In 2001, Diesel:U:Music Radio was founded. Consisting of an independent jury with artists and producers including Ian McCulloch, Mark Ronson, and Ronnie Wood, the jury annually reviewed thousands of demos from around the world and selected winning, unsigned bands. By partnering with record labels, including Warner Music or media publishers including Vice, the winning artists were offered records deals and media publicity. In 2006, the project was broadcast live on Channel 4 in Great Britain and featured legendary avant-garde rock band Roxy Music. In 2009, the project included a global tour and radio station. The tour featured live performances by artists including Kanye West and The Roots,

In 2002, Rosso and Diesel became founding partners of ITS (International Talent Support), a competition for young designers. While Rosso has often been a member of the jury, Diesel and the OTB, its parent company, sponsored the competition financially. In 2005, the founder of i-D Magazine, Terry Jones, credited ITS for "dedicating so much passion and commitment to the selection of designers, like no other organization".

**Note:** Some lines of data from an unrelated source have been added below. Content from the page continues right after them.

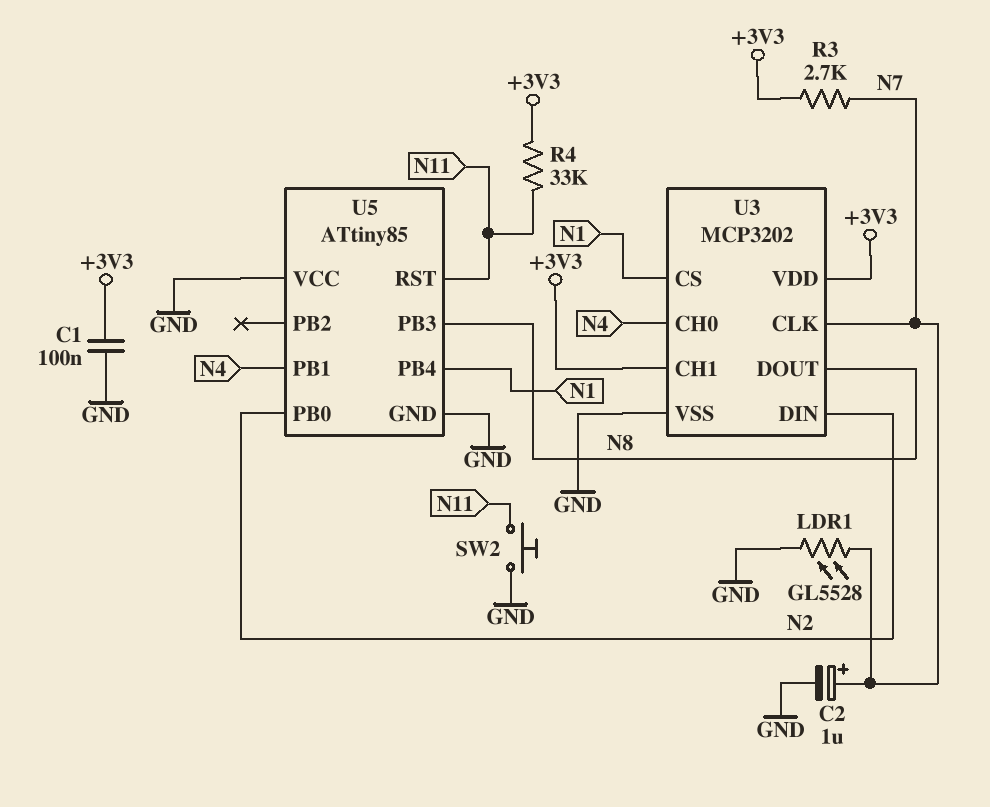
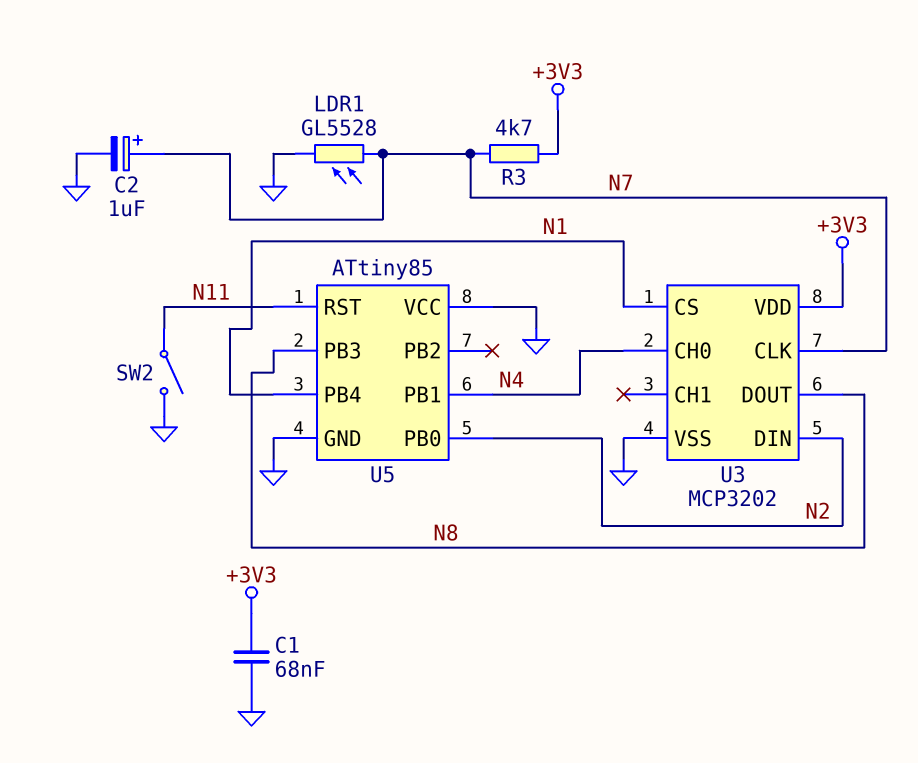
C1: 100nF (+3V3, GND) -> 68nF (+3V3, GND)
R3: 2.7k (+3V3, N7) -> 4.7k (+3V3, N7)
R4: 33k (+3V3, N11) -> none
SW2: button (GND, N11) -> switch (GND, N11)
U3 pin CH1: +3V3 -> none

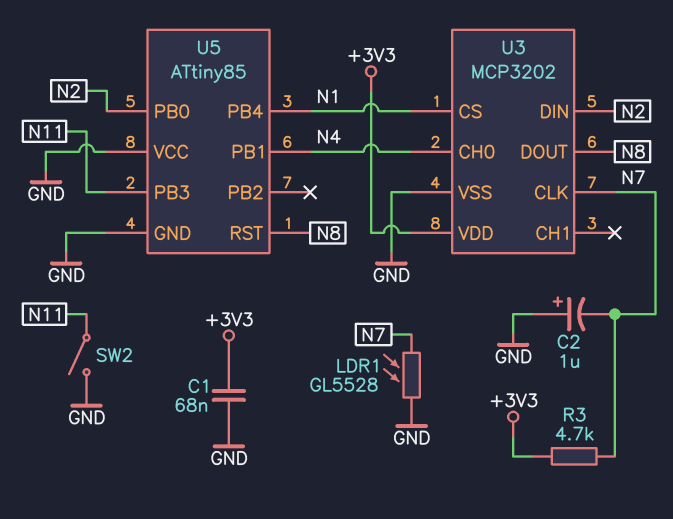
C2: 1uF (plus N7, minus GND) -> 1uF (plus GND, minus N7)
U5 pin PB3: N8 -> N11
U5 pin RST: N11 -> N8

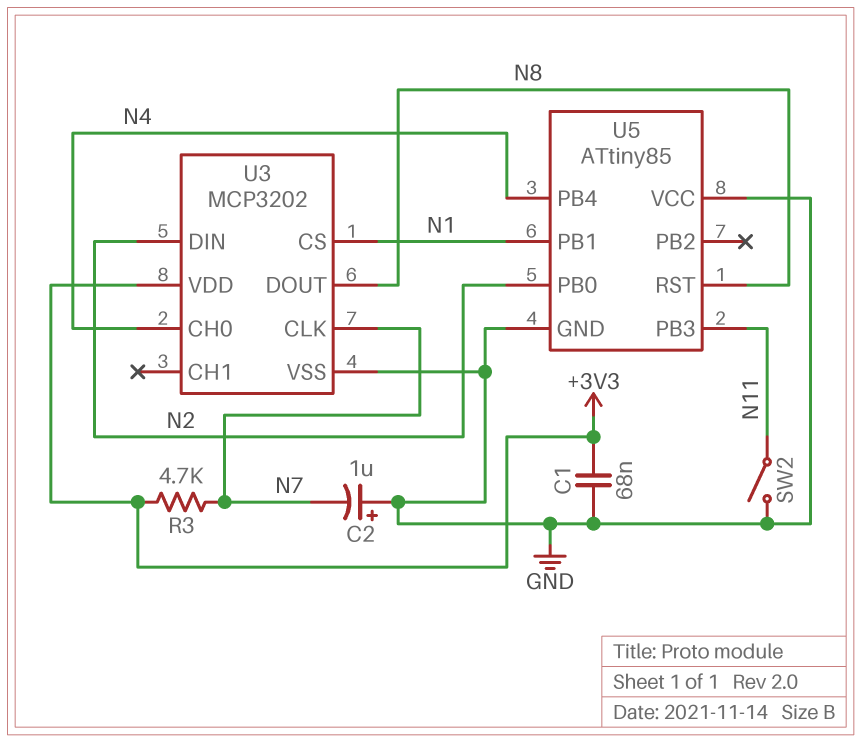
LDR1: GL5528 (GND, N7) -> none
U5 pin PB1: N4 -> N1
U5 pin PB4: N1 -> N4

In 2003 and 2004, Diesel began supporting local, young artists through the Diesel New Art and Diesel Wall competitions. Diesel New Art was open to graduating artists working across various media, and would award-winning artists with solo exhibitions, shows at international art fairs, or promotion through internationally published catalogues. For Diesel Wall Diesel purchased large, unused facades in major cities and transformed them into popular exhibition spaces. Winning artworks were selected by an independent jury, and displayed on the walls for a longer period of time throughout the year. During the years a few of the jury members have included curator Hans Ulrich Obrist, film director Bigas Luna, art director and graphic designer Peter Saville, artist Patrick Tuttofuoco, art director Jérôme Sans and editors Helena Kontova and Stefano Boeri.

ANDAM (National Association for the Development of the Fashion Arts) was founded in 1989.

==Trademark dispute==
In late 1979 or early 1980, an Irish-based company, Montex, began producing jeans bearing the brand Diesel. In 1982, Diesel SpA began selling jeans under its Diesel brand in Ireland.

In 1992, Montex applied to register the Diesel trademark in Ireland. Their application was opposed by Diesel SpA. In 1994, Diesel SpA applied to register the Diesel trademark in Ireland. Their application was opposed by Montex. In 2001, the Irish Supreme Court refused to allow Montex to register the trademark. In 2012, the Irish Controller of Patents Designs and Trademarks refused to allow Diesel SpA to register the trademark. In 2024, the Irish High Court ruled that Diesel SpA was entitled to register the Diesel trademark in Ireland. This decision is open to appeal.